Mit der Initiative Task Force des Bundesministeriums für Wirtschaft und Technologie „IT-Sicherheit in der Wirtschaft“sensibilisiert das Ministerium gemeinsam mit IT-Sicherheits-Experten, wie eco, vor allem kleinere und mittelständische Unternehmen, aber auch Privatpersonen für mehr Sicherheit. Im
Verband eco entstanden mehrere Anwendungen, wie der „Webseiten-Check“: Auf der Internetseite www.initiative-s.de können Internetnutzer ihre Internetpräsentationen zur kostenlosen Überprüfung auf schädlichen Code einstellen und den Service auch jederzeit wieder stoppen.
Die Internetseite www.botfrei.de stellt eine Reihe nützlicher Tipps, Werkzeuge, Tutorials sowie einen kostenfreien Support für eine schnelle und individuelle Hilfe durch die Community zur Verfügung.
Siwecos heißt das neueste Gemeinschaftsprojekt von eco – Verband der Internetwirtschaft e.
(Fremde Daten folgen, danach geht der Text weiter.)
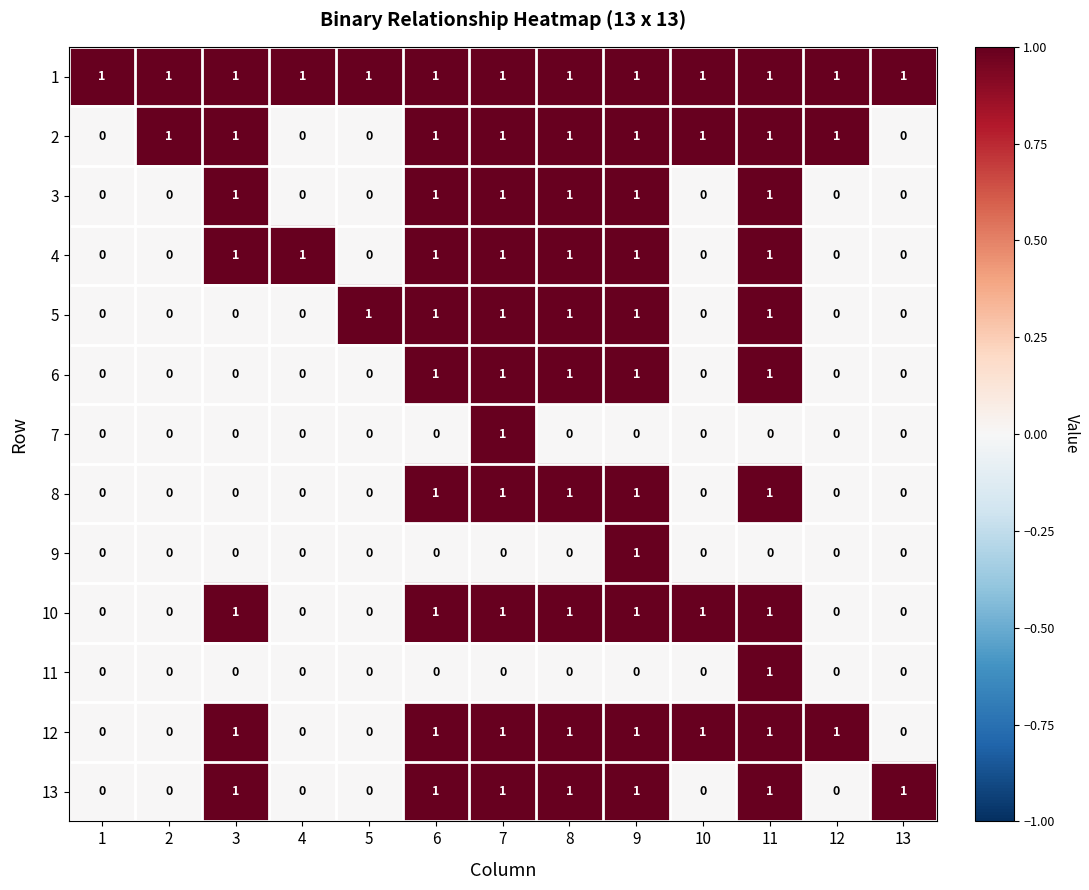

Is the value of 6 at 7 greater than the value of 5 at 12?

Yes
V. und der Ruhr-Universität Bochum mit Unterstützung des CMS Garden e.V. und des Bochumer IT-Security Startups Hackmanit. Es steht für „Sichere Webseiten und Content Management Systeme“. Das Projekt wird gefördert durch das Bundesministerium für Wirtschaft und Energie (BMWI) mit dem Ziel, die Webseitensicherheit für kleine und mittelständische Unternehmen langfristig zu erhöhen. Siwecos (siwecos.de) befindet sich noch in der Entwicklung und startet etwa im September 2017.
Eine hundertprozentige Sicherheit im Internet gibt es nicht, mit Sicherheit aber einiges, was jeder für den Schutz seiner Daten tun kann.